First, Python requires software engineers. Indeed, Python, like any full-fledged programming language, exposes tons of technical intricacies to whoever is writing code in Python. Expecting people to be both experts in supply chain engineering and experts in software engineering is too much. Programmatic capabilities must be accessible to a large spectrum of technically-minded people, not just professional software engineers.
Second, the maintenance costs of hasty Python prototypes go through the roof. The maintenance costs must be kept under control. Python is far from being lean hardware-wise. Then, cracking supply chain optimization problems is a messy process: the data from many (poorly) reliable systems need to be reliably pipelined, imperfect and ever-changing processes need to be documented and modelized, the optimization metrics need to reflect a business strategy in a constant state of flux, etc. Python offers almost no correctness-by-design to support such efforts.
Envision is our response to these challenges. It shines in ways that are simply not accessible to Python, namely:
- Defense in depth, preventing entire classes of security issues that arise whenever a general programming language is involved.
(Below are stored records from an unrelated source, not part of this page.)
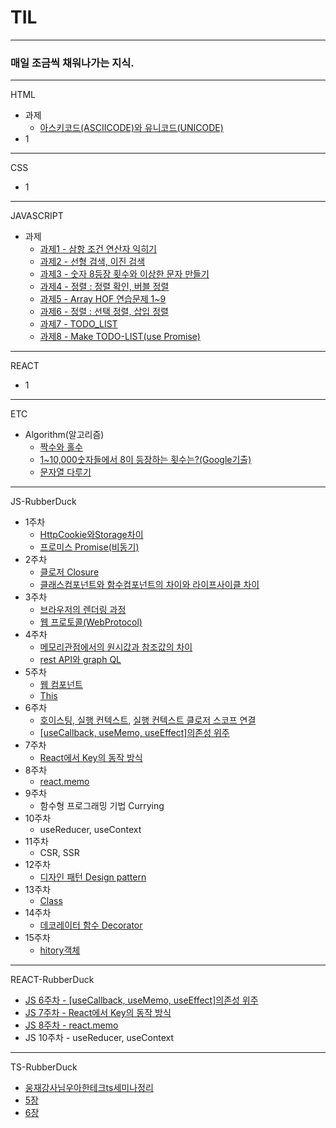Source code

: # TIL
---
### 매일 조금씩 채워나가는 지식.
---
HTML
- 과제
  - <a href = "HTML%26CSS/아스키코드(ASCIICODE)와%20유니코드(Unicode).md">아스키코드(ASCIICODE)와 유니코드(UNICODE)</a>
- 1
---
CSS
- 1
---
JAVASCRIPT
- 과제
  - <a href = "JavaScript/과제-1.md">과제1 - 삼항 조건 연산자 익히기</a>
  - <a href = "JavaScript/과제-2.md">과제2 - 선형 검색, 이진 검색</a>
  - <a href = "JavaScript/과제-3.md">과제3 - 숫자 8등장 횟수와 이상한 문자 만들기</a>
  - <a href = "JavaScript/과제-4.md">과제4 - 정렬 : 정렬 확인, 버블 정렬</a>
  - <a href = "JavaScript/과제-5.md">과제5 - Array HOF 연습문제 1~9 </a>
  - <a href = "JavaScript/과제-6.md">과제6 - 정렬 : 선택 정렬, 삽입 정렬</a>
  - <a href = "JavaScript/과제-7.md">과제7 - TODO_LIST</a>
  - <a href = "JavaScript/과제-8.md">과제8 - Make TODO-LIST(use Promise)</a>
---
REACT
- 1
---
ETC
- Algorithm(알고리즘)
  - <a href = "Algorithm/1.md">짝수와 홀수</a>
  - <a href = "Algorithm/2.md">1~10,000숫자들에서 8이 등장하는 횟수는?(Google기출)</a>
  - <a href = "Algorithm/3.md">문자열 다루기</a>
---
JS-RubberDuck
- 1주차
  - <a href="./JS-READMEs/RubberDuck-JS/1.HTTP_Cookie%26Storage_Diff.md">HttpCookie와Storage차이</a>
  - <a href="./JS-READMEs/RubberDuck-JS/1.Promise(비동기).md">프로미스 Promise(비동기)</a>
- 2주차
  - <a href="./JS-READMEs/RubberDuck-JS/2.Closure.md">클로저 Closure</a>
  - <a href="JS-READMEs/RubberDuck-JS/2.class%2Cfunctional_Component_Diff.md">클래스컴포넌트와 함수컴포넌트의 차이와 라이프사이클 차이</a>
- 3주차
  - <a href="./JS-READMEs/RubberDuck-JS/3.브라우저의렌더링과정.md">브라우저의 렌더링 과정</a>
  - <a href="./JS-READMEs/RubberDuck-JS/3.WebProtocols.md">웹 프로토콜(WebProtocol)</a>
- 4주차
  - <a href="./JS-READMEs/RubberDuck-JS/4.원시값과참조값의차이(메모리관점).md">메모리관점에서의 원시값과 참조값의 차이</a>
  - <a href="./JS-READMEs/RubberDuck-JS/4.restAPI와graphQL.md">rest API와 graph QL</a>
- 5주차
  - <a href="./JS-READMEs/RubberDuck-JS/5.웹컴포넌트.md">웹 컴포넌트 </a>
  - <a href="./JS-READMEs/RubberDuck-JS/5.This.md">This</a>
- 6주차
  - <a href="./JS-READMEs/RubberDuck-JS/6.호이스팅%2C실행컨텍스트.md">호이스팅, 실행 컨텍스트</a>, <a href="./JS-READMEs/RubberDuck-JS/8.실행컨텍스트%20연장선(클로저%2C스코프).md">실행 컨텍스트 클로저 스코프 연결</a>
  - <a href="/React/RubberDuck-React/6.useEffect%2CuseMemo%2CuseCallback.md">[useCallback, useMemo, useEffect]의존성 위주</a>
- 7주차
  - <a href="./React/RubberDuck-React/7.react-key동작방식.md">React에서 Key의 동작 방식</a>
- 8주차
  - <a href="./React/RubberDuck-React/8.react-memo.md">react.memo</a>
- 9주차
  - <a>함수형 프로그래밍 기법 Currying</a>
- 10주차
  - <a>useReducer, useContext</a>
- 11주차
  - <a hrtf="./JS-READMEs/RubberDuck-JS/11.CSR%2CSSR.md">CSR, SSR</a>
- 12주차
  - <a href="./JS-READMEs/RubberDuck-JS/12.디자인패턴.md">디자인 패턴 Design pattern</a>
- 13주차
  - <a href="./JS-READMEs/RubberDuck-JS/13.class.md">Class</a>
- 14주차
  - <a href="./JS-READMEs/RubberDuck-JS/14.JS데코레이터.md">데코레이터 함수 Decorator</a>
- 15주차
  - <a href="./JS-READMEs/RubberDuck-JS/15.history객체.md">hitory객체</a>
---
REACT-RubberDuck
- <a href="">JS 6주차 - [useCallback, useMemo, useEffect]의존성 위주</a>
- <a href=".//React/RubberDuck-React/7.react-key동작방식.md">JS 7주차 - React에서 Key의 동작 방식</a>
- <a href="./React/RubberDuck-React/8.react-memo.md">JS 8주차 - react.memo</a>
- <a>JS 10주차 - useReducer, useContext</a>
---
TS-RubberDuck
- <a href="/TypeScript/RubberDuck-TS/이웅재강사님우아한테크ts세미나정리.md">웅재강사님우아한테크ts세미나정리</a>
- <a href="/TypeScript/RubberDuck-TS/5장.md">5장</a>
- <a href="/TypeScript/RubberDuck-TS/6장.md">6장</a>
- Transparent performance, preventing programs that will be impractically slow to run in production from being written in the first place.
- Transparent upgrade, as state-of-the-art as an ever moving target is, upgrades should be delivered automatically, typically through background code rewrites.
- Packaged stack, where the burden of assembling dozens of software pieces, even when considering the simplest app, is eliminated.
In conclusion, while Python is awesome (it is), it’s not a satisfying answer for supply chain optimization like Envision is. Building and maintaining a production-grade machine learning app in Python is possible, but costs are high, and unless your company is prepared to have a full software engineering team dedicated to the maintenance of this app, it won’t work in production.